El Reinado de los Reyes Católicos: Consolidación y Expansión de la Monarquía Hispánica

El origen de la unión dinástica

El matrimonio entre Isabel de Castilla y Fernando de Aragón en 1469 unió las familias reinantes de sus reinos, la dinastía Trastámara. Tras la muerte de Enrique IV, Isabel de Castilla y su hija Juana «la Beltraneja» se enfrentaron en una guerra civil contra Portugal, que terminó con la Batalla de Toro en 1476 y la Paz de Alcaçovas en 1479. Isabel I fue reconocida como reina de Castilla, mientras que Fernando fue coronado rey de Aragón tras la muerte de su padre, Juan II. Así, se produjo la unión dinástica entre los dos reinos más poderosos de la península, y los nuevos reyes se propusieron lograr la unión peninsular bajo su corona.

Desarrollo: La unión territorial

La conquista del Reino Nazarí de Granada

Durante la guerra y conquista de Granada (1482-1492), Isabel y Fernando aseguraron su posición frente a la nobleza y desarrollaron el sistema fiscal y la capacidad militar castellana. La contienda fue una empresa común entre castellanos y aragoneses, y permitió asegurar el flanco mediterráneo del reino castellano y reforzar el prestigio de los nuevos monarcas. La campaña militar culminó con la rendición final de Boabdil, el último monarca del último reino musulmán de la Península Ibérica.

##############################

Conjunto de tareas:
1. Contesta estas preguntas sobre el texto de los Reyes Católicos:
(a) ¿En qué año se casaron Isabel de Castilla y Fernando de Aragón?
(b) ¿Tras la muerte de quién fue coronado Fernando rey de Aragón?
(c) ¿Entre qué años tuvo lugar la guerra y conquista de Granada?
2. Prolonga el texto sobre los Reyes Católicos a partir de su última oración.

[Datos de origen]
##############################

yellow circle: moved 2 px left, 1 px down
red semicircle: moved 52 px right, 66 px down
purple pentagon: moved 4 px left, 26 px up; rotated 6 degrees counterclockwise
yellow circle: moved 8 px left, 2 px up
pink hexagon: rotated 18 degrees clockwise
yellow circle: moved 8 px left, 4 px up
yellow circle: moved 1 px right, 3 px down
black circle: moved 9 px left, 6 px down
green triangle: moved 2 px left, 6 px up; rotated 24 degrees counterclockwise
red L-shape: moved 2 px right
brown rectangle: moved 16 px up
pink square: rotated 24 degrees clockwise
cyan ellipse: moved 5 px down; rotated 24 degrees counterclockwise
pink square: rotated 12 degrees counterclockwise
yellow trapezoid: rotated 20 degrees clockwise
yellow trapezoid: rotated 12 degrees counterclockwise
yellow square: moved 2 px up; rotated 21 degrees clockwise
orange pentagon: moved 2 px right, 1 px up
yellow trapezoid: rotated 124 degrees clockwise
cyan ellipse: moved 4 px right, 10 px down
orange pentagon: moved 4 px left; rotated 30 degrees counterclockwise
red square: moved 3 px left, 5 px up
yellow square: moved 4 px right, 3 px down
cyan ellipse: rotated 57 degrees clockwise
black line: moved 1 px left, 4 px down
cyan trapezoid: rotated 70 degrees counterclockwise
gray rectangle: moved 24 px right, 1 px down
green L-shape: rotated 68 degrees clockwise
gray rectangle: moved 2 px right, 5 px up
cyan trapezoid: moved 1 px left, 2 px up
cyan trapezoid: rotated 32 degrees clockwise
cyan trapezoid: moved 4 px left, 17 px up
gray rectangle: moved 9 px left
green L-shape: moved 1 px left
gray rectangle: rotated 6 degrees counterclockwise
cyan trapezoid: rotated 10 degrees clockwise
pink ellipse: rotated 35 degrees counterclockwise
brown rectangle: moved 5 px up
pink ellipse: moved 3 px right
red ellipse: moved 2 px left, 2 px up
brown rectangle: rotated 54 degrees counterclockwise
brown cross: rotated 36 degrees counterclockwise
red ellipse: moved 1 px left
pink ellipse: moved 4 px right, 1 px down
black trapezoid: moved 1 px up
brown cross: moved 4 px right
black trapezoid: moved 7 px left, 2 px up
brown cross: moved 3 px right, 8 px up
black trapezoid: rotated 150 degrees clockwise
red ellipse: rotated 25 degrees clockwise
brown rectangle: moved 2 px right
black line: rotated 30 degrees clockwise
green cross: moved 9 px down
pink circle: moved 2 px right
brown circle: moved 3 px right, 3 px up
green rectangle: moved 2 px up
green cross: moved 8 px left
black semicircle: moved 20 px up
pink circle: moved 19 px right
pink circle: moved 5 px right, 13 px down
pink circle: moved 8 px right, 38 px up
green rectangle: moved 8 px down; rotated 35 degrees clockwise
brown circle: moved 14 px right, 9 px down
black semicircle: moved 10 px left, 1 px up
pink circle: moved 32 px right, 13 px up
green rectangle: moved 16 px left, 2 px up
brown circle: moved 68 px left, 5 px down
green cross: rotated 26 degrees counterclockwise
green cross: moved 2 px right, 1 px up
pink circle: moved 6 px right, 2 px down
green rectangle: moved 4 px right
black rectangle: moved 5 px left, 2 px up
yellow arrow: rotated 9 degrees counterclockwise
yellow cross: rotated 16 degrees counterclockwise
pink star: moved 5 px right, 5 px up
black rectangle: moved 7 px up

##############################

Respuestas en orden:
1.
(a) En 1469.
(b) Tras la muerte de su padre, Juan II.
(c) Entre 1482 y 1492.

2.
La integración de las Canarias

En 1478, los Reyes Católicos ordenaron la conquista de Gran Canaria, y en 1496, la conquista de Tenerife concluyó la unión de las Islas Canarias a Castilla. La población indígena, los guanches, fue exterminada principalmente debido a enfermedades.

La conquista del Reino de Navarra

Durante la Baja Edad Media, el reino de Navarra estaba influenciado por Francia y las coronas de Aragón y Castilla. En 1512, el ejército castellano, bajo las órdenes de Fernando de Aragón, invadió Navarra y la anexó a Castilla. En 1515, las Cortes de Castilla en Burgos unieron oficialmente el Reino de Navarra al de Castilla, con la promesa de respetar sus leyes y fueros.

Política interior

La organización del Estado: instituciones de gobierno

Durante el reinado de los Reyes Católicos se fortaleció el poder de la monarquía frente a la nobleza y se consolidaron las instituciones de gobierno y la hacienda pública. Se reorganizó el sistema de Hacienda, se creó la Santa Hermandad como organismo policial y judicial y se reforzó la administración de la justicia con la creación de las Audiencias y las Reales Chancillerías. También se dio un importante fortalecimiento del poder local con la generalización de los corregidores.

La uniformidad religiosa

La uniformidad religiosa bajo el catolicismo se convirtió en el principal objetivo de la monarquía, y se creó el Tribunal de la Santa Inquisición para perseguir la herejía de judíos y musulmanes conversos.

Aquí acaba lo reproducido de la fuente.